<<Poésie d'un jour
Aquatinte de G.AdC
XV
Il cuore sanguina, si perde il cuore
goccia a goccia, si piange interioramente,
goccia a goccia, cosi, senza rumore,
e lentamente, tanto lentamente,
si perde goccia a goccia tutto il cuore
e il pianto resta qui, dentro la mente,
non si piange dagli occhi, il pianto vero
è invisibile, qui, dentro il pensiero.
XVI
Sul bianco della brina a lenti fiocchi
si perde un po’ di neve silenziosa ;
tu avevi un’ombra nera dentro gli occhi,
ogni giorno ti toglieva qualcosa…
Fa così freddo, ti copro i ginocchi,
tu segui la tua ombra misteriosa,
quella farfalla nera viva e greve,
non l’hai neanche guardata quella neve.
XVII
Quanto chiarore e verde e gioventù
perduti con la neve sopra i cuori,
oh padre mio che non sorridi più,
che non t’importa più niente del fuori…
Più in alto, più chiaro e alto lassù,
sul vivo nero di tutti i dolori,
e il tuo cuore che nevica, lo sento,
lentamente, così, senza un lamento.
XV
Et le cœur saigne, ainsi se perd le cœur
goutte après goutte, et on pleure en dedans,
goutte après goutte, ainsi, oh sans clameur,
et lentement, tellement lentement,
se perd, goutte après goutte, tout le cœur
et les pleurs restent, ici, en dedans,
les yeux ne pleurent pas, les larmes vraies
sont invisibles, là, dans la pensée.
XVI
Sur la blancheur de givre en flocons lents,
se perd un peu de neige silencieuse ;
tu avais une ombre noire devant,
et chaque jour t’enlevait quelque chose…
Il fait si froid, je suis là te couvrant,
toi tu poursuis ton ombre mystérieuse,
ce papillon vif, oppressant, et noir,
cette neige, tu n’as pas pu la voir.
XVII
Que de clarté, de jeunesse perdues,
de vert, avec la neige sur les cœurs,
oh toi, mon père qui ne souris plus,
pour qui n’importe plus rien d’extérieur…
Plus en hauteur, plus clair, et au-dessus,
sur le noir vif de toutes les douleurs,
se tient ton cœur qui neige, je le sens,
sans une plainte, ainsi, très lentement.
Patrizia Valduga, Requiem in Le Livre des Laudes, précédé de Requiem, Traduit de l’italien et présenté par Christian Travaux, Arfuyen 2023,pp. 68, 69,70, 71, 72, 73.
P A T R I Z I A V A L D U G A
« L’œuvre poétique de Patrizia Valduga frappe par le contraste que forme une thématique d’une extrême violence, qui tend à leur point de rupture les pôles d’Eros et de Thanatos dans une atmosphère de passion funèbre, et un très grand raffinement dans le choix des formes classiques dont la rigueur rehausse la violence du poème : tercet dantesque, quatrain, mais aussi huitain ou sonnet.
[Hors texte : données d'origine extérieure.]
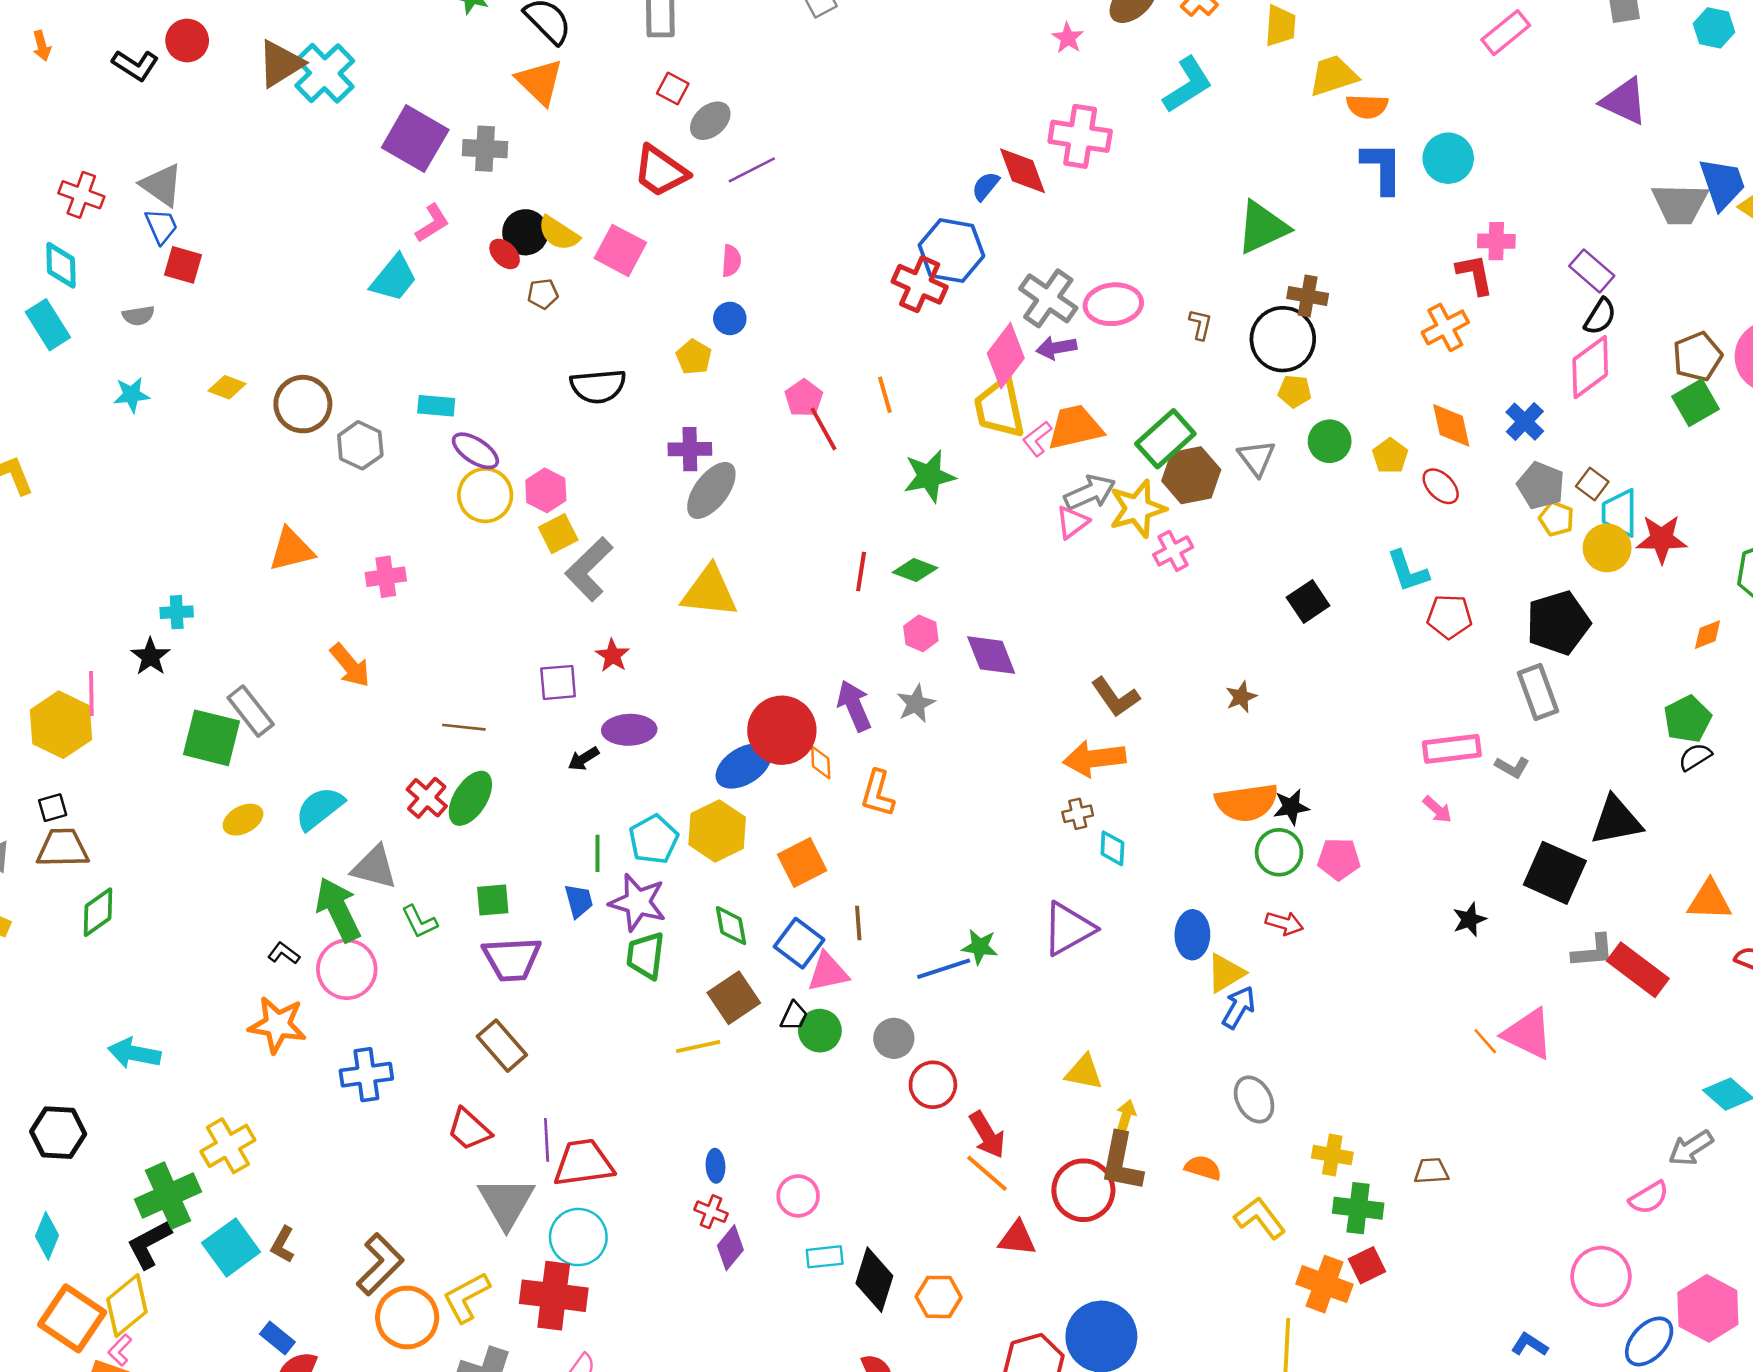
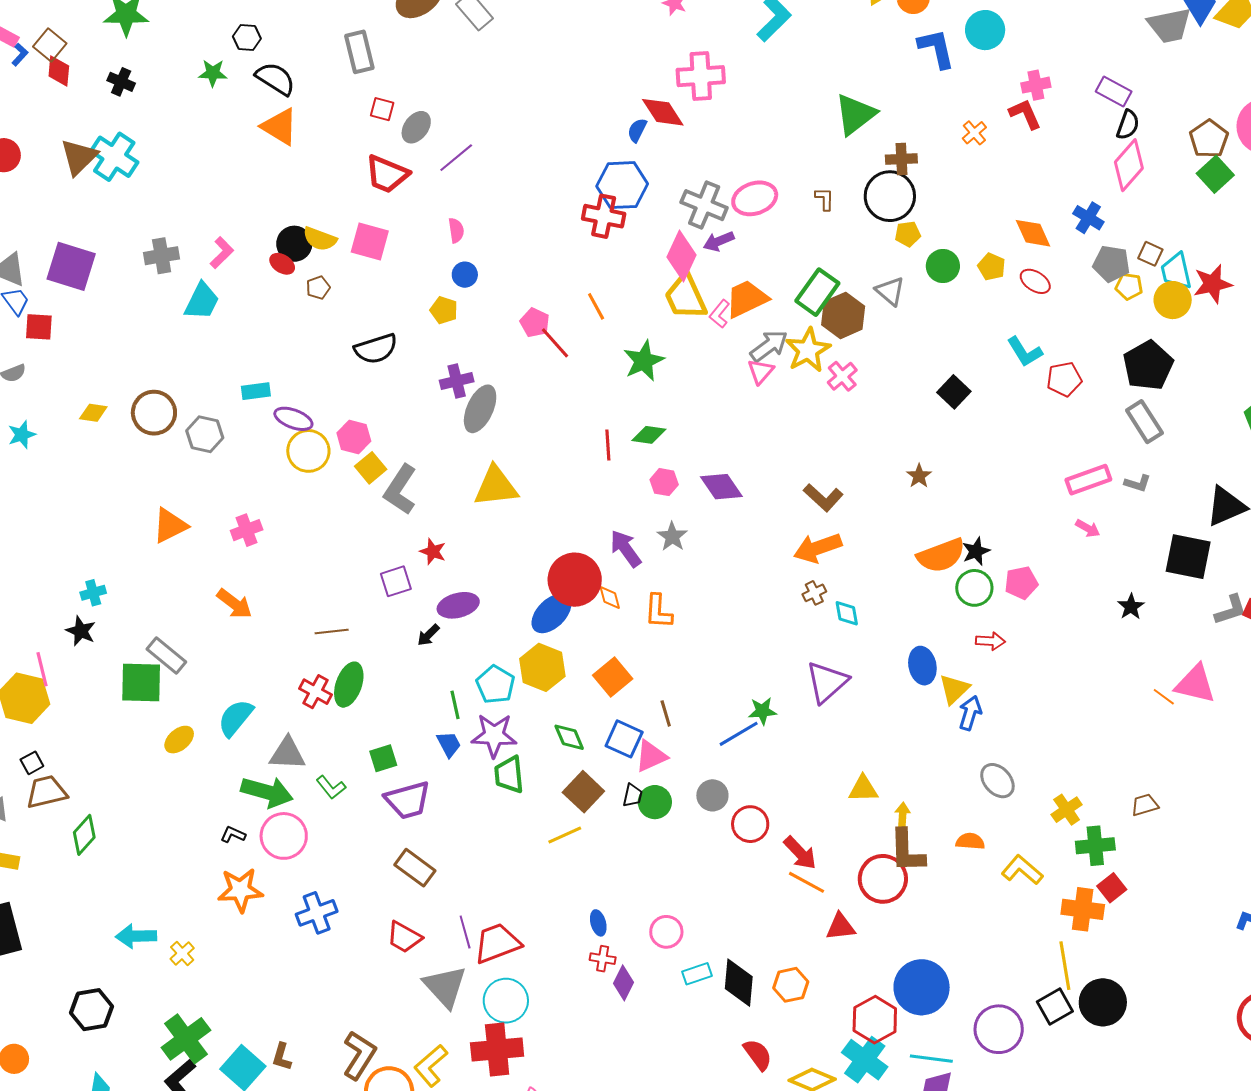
purple square: (415, 139) -> (71, 266), moved
gray cross: (485, 149) -> (162, 256), moved
orange cross: (1445, 327) -> (974, 133), moved, size x0.7
green arrow: (338, 910) -> (267, 792), turned 144
yellow cross: (228, 1146) -> (182, 953), moved, size x0.6
yellow cross: (1332, 1155) -> (1067, 810), turned -32

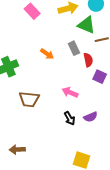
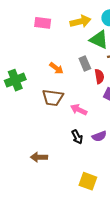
pink rectangle: (32, 11) -> (43, 23), turned -42
brown trapezoid: (29, 99) -> (53, 98), moved
brown arrow: (17, 150) -> (39, 157), moved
La violence charnelle, la dégradation et l’obscène sont contenus dans un corset de formes pures et traditionnelles qui rappellent à la fois les protocoles sadiens, la dépense de Bataille, Les Lois de l’hospitalité et, plus encore, les œuvres récentes de Bernard Noël ou de Franck Venaille… » (Martin Rueff, in Po&sie, n° 110, « 1975-2004 | 30 ans de poésie italienne », 2, Belin, 2005, page 357).